%%

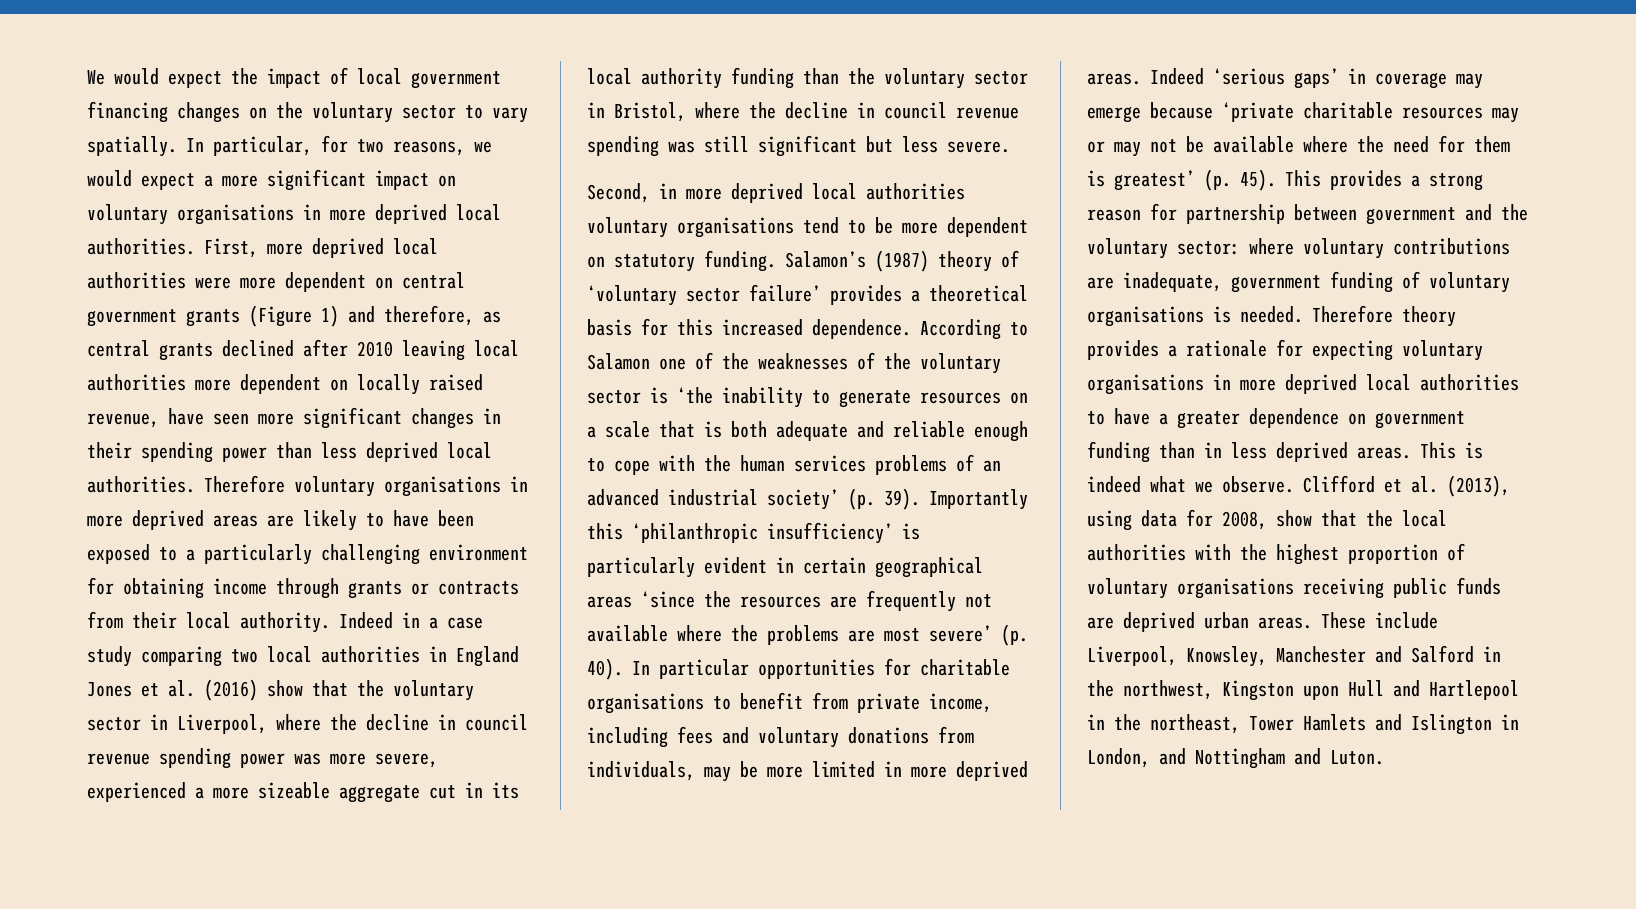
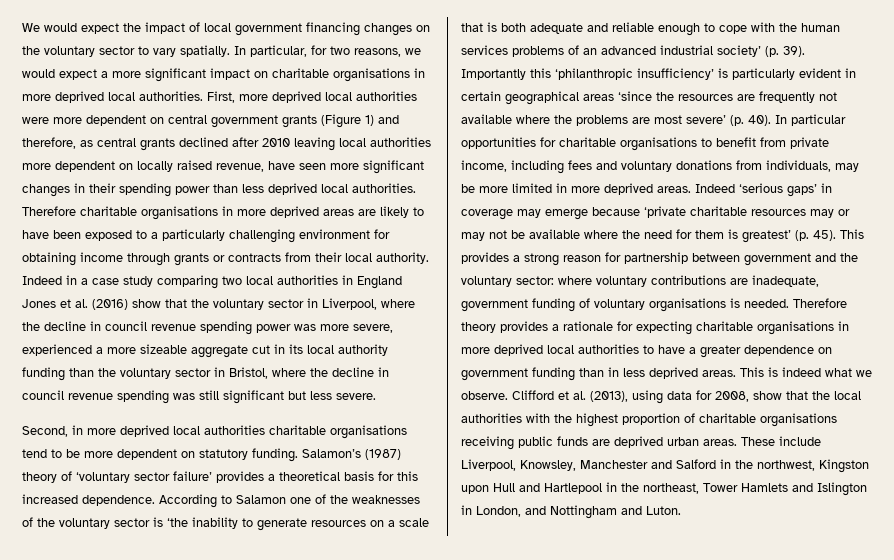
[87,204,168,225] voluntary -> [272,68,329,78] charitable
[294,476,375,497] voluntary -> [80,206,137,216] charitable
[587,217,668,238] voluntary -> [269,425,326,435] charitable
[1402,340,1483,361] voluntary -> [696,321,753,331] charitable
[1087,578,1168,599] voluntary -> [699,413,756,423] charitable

%%

> _ABOUT THIS TASK_
Line for line, retype the material exactly, omitting any pictures.

> _EXERCISE RESPONSE_
[87,204,168,225] voluntary -> [272,68,329,78] charitable
[294,476,375,497] voluntary -> [80,206,137,216] charitable
[587,217,668,238] voluntary -> [269,425,326,435] charitable
[1402,340,1483,361] voluntary -> [696,321,753,331] charitable
[1087,578,1168,599] voluntary -> [699,413,756,423] charitable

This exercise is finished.